If you don’t have enough opportunities, there are several things you can do:

  1. Get more opportunities in your pipeline. The business issues confronting buyers are likely much different than they were at the beginning of the year. Sellers must recognise this and adapt their messaging to reflect the current reality. If increasing marketing spend to create these messages is not a possibility, then enable your salespeople to be better micro-marketers and create their own opportunities, focused on helping customers to overcome their current challenges. Sellers need to be able to stimulate buyer interest, without waiting for leads to be generated for them.
  2. Expand the size and scope of the current opportunities in the pipeline. Aggressive cross-selling and upselling activity, especially in current customer accounts, can help to expand current sales pipelines. Assess the potential of each account and identify low-hanging fruit using White Space Analysis. This looks at current business drivers and initiatives in an account and helps to identify opportunities to create more value. You can then establish action plans and provide coaching to win this new business.
  3. Close a higher percentage of opportunities. To do this, first get an accurate assessment of your opportunities and their readiness to close, and then create an action plan to win each of them. This can be accomplished quickly using the Successful Sales Formula, which analyses opportunities in six dimensions – Pain, Power, Vision, Value, Collaboration, and Compelling Reason to Act. When the right combination of these factors exists, you have a very high probability of winning that business.
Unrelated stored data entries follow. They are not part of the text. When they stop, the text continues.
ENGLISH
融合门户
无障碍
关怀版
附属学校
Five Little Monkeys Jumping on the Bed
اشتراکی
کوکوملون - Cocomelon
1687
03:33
Mid- To Long-Term Sales Performance Recovery Actions

It is difficult to think long-term when you are falling behind. However, if you don’t take some measures to treat the root causes of sales challenges, you will always be playing catch up. Here are some ideas to consider:

  1. Develop a suitable demand generation strategy to get enough opportunities to make your number, not only through the end of the year, but in anticipation of a return to normalcy beyond.
  2. Verify that your sales processes are aligned with how your buyers buy and then manage with discipline and consistency in sales process execution. This will help improve forecast accuracy, enable sales managers to analyse pipelines and identify selling skill deficiencies, and also develop tailored coaching plans for each salesperson.
  3. Create sales enablement playbooks to replicate success more effectively, and embed these tools into your CRM workflow, so that they will be used more consistently.
  4. Get your talent right. Get rid of unproductive dead weight. Then, determine the skills and behaviours that make your best people successful. Leverage this knowledge to hire and develop high performing people across your entire team.

Managing Your CEO and Peers

Managing your CEO/President and your peers on the executive team while you are in recovery is a very important but often overlooked challenge. Sales leaders are in a tough spot and might be tempted to rationalise why they are where they are. Resist such temptations, and instead be completely transparent about this unprecedented situation, and have a clear plan to address what’s happening. If you’ve got bad news, but also know what you’re going to do about it in both the short and mid- to long-term, then you can clearly articulate your plan and stand behind it. Many sales leaders have formed cross-functional teams to find practical answers to the challenges of the pandemic. Missing sales goals is not always just a sales problem.

You can make this a great year. Now, go make it so!